Rapid decision making is inherent to electronic trading. Unlike trading in the pre-electronic trading era, there is no time for any passive decision making. Today's trader is driving an airplane, not a car. In fact, the electronic trader is now piloting the Concorde in crowded skies. The professional trader must make logical, quick probability decisions, based on relevant market criteria on a continuous basis. The trader must configure a blue print for decision making.

Implementation of trades is best achieved by following predetermined game plans. The trader must anticipate all the potential events that might occur from the point of initiation through liquidation. Proper planning allows for appropriate reactions rather than emotional ones. The professional trader will, through practice of proper principles, internalise and automatise all of these components to become an efficient trading machine. As in boxing or any other sport, the wrong habit, once developed, is difficult to overcome; professional training is critical.

In sports, success is dependent on additional factors after the initial training. Specifically, the professional must continuously learn from his mistakes, not through unplanned trial and error, but by making adjustments with introspection and guidance from a coach; the electronic trader is no different. Very often, a trader who has been successful for a period of time begins to feel immortal and loses respect for changing markets and principles previously adhered to.

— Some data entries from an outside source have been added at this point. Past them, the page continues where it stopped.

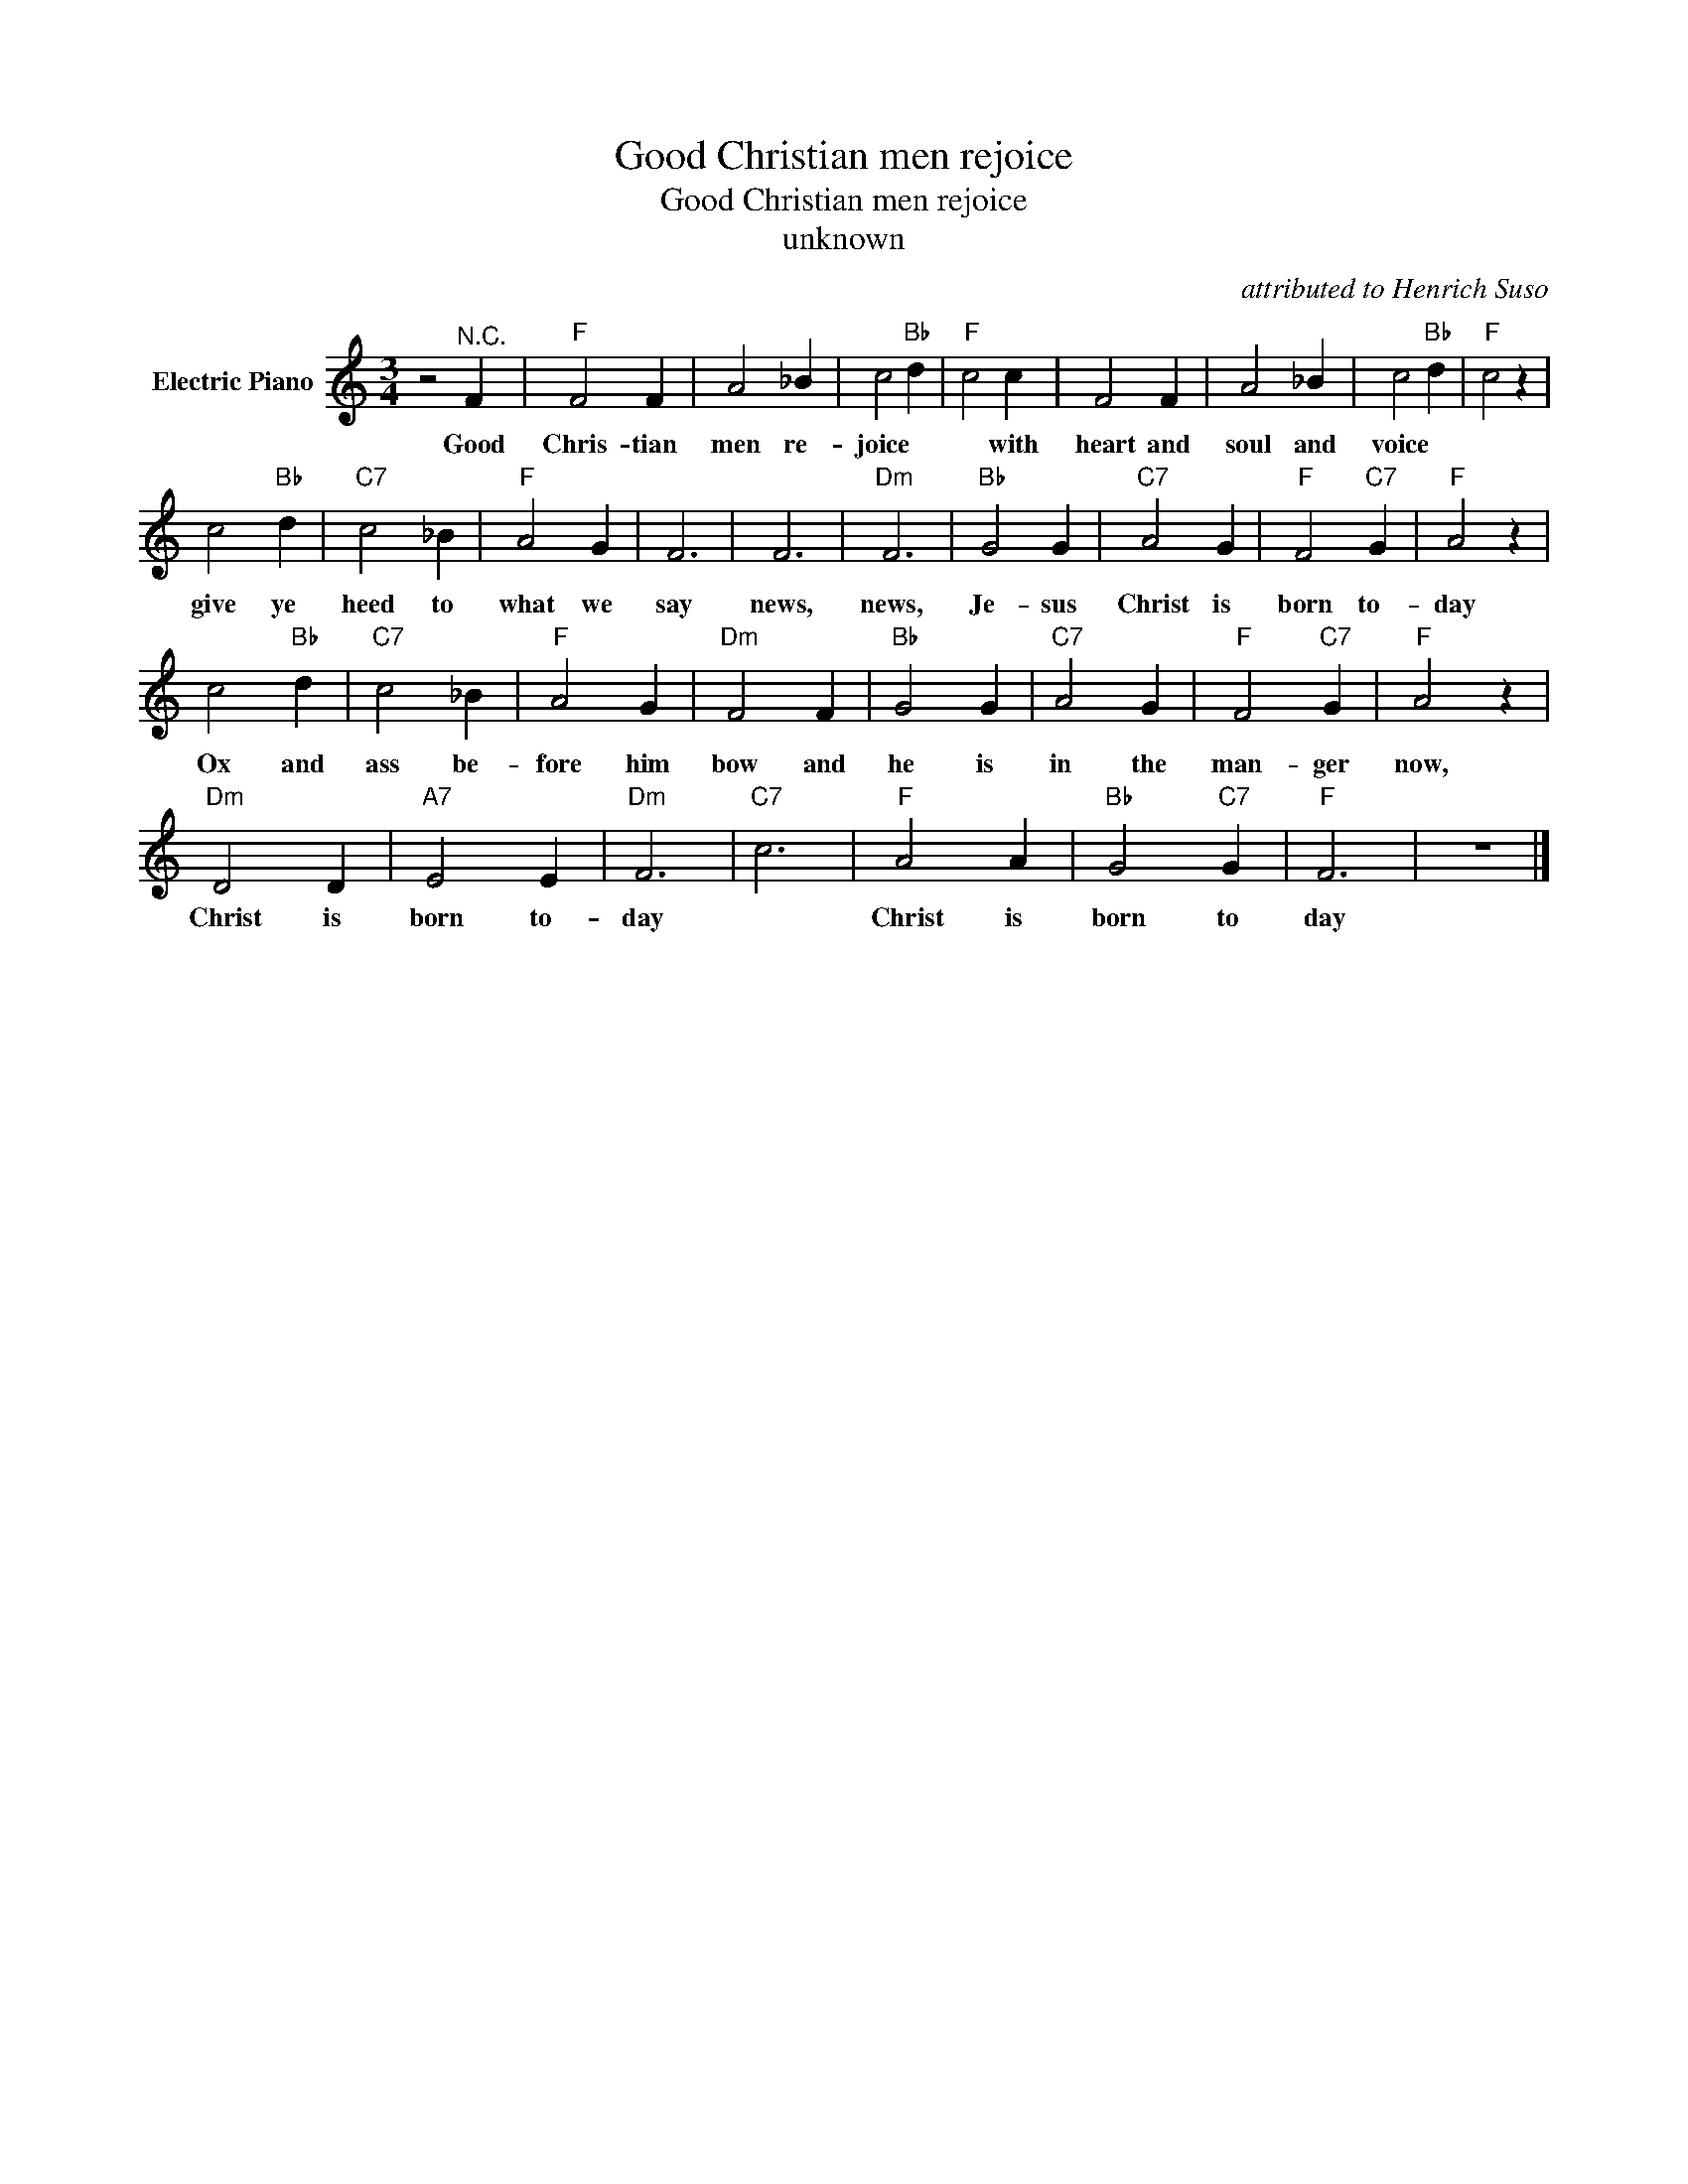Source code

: X:1
T:Good Christian men rejoice
T:Good Christian men rejoice
T:unknown
C:attributed to Henrich Suso
Z:All Rights Reserved
L:1/4
M:3/4
K:C
V:1 treble nm="Electric Piano"
%%MIDI program 4
V:1
 z2"^N.C." F |"F" F2 F | A2 _B | c2"Bb" d |"F" c2 c | F2 F | A2 _B | c2"Bb" d |"F" c2 z | %9
w: Good|Chris- tian|men re-|joice *|* with|heart and|soul and|voice *||
 c2"Bb" d |"C7" c2 _B |"F" A2 G | F3 | F3 |"Dm" F3 |"Bb" G2 G |"C7" A2 G |"F" F2"C7" G |"F" A2 z | %19
w: give ye|heed to|what we|say|news,|news,|Je- sus|Christ is|born to-|day|
 c2"Bb" d |"C7" c2 _B |"F" A2 G |"Dm" F2 F |"Bb" G2 G |"C7" A2 G |"F" F2"C7" G |"F" A2 z | %27
w: Ox and|ass be-|fore him|bow and|he is|in the|man- ger|now,|
"Dm" D2 D |"A7" E2 E |"Dm" F3 |"C7" c3 |"F" A2 A |"Bb" G2"C7" G |"F" F3 | z3 |] %35
w: Christ is|born to-|day||Christ is|born to|day||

At this point, risks are increased and trading criteria are lowered. As an example, a bull market trader unable to acclimate to a bear market might find himself reading annual reports, which is the behaviour of an investor not a trader. More specifically, the last long side trade might get away from him and turn into an unplanned long-term investment, tying up capital and subject to an untimely sale for needed cash. The momentum trader who has not learned to trade against the tide may be beached when markets become dull and volume wanes. If appropriate adjustments have not been made, this trader may give back all profits.

It is advantageous for a trader to talk trading with a peer group and mentor. Even if a trader is introspective, sheds his ego, and faces the problem head-on, discussions with other traders may help to highlight weaknesses, leading to faster resolutions. The individual trader lacking in the opportunity to communicate with peers may lose out on early identification of faulty strategies, develop bad habits, and lose money. Trading in a vacuum is less than ideal; trading in an atmosphere with other professionals of similar quality and education is preferable. The global marketplace coupled with technological advancements is dynamic and ever changing. Therefore, the electronic trader must keep abreast of all new developments, including regulations, and how these affect his trader business.

A decision to trade in the electronic trading arena should not be taken lightly. Education and reeducation are necessary; on-going learning and flexibility are required. The electronic trader will experience "future shock" continuously. Keep in mind that the market will change; there is never one market; there is never one way. What worked before, may not work today or tomorrow. The trader must never be lulled into complacency by opportunistic times or methods that have previously proven worthwhile. New markets may mean new methods. If trading is the chosen career, treat it like a business. Do not get enveloped in the tenor of the times; continue to do research for other trading possibilities; assume there will be changes; one should never stop learning. The trader who stays profitable is a lifetime student of the markets and the changes within it.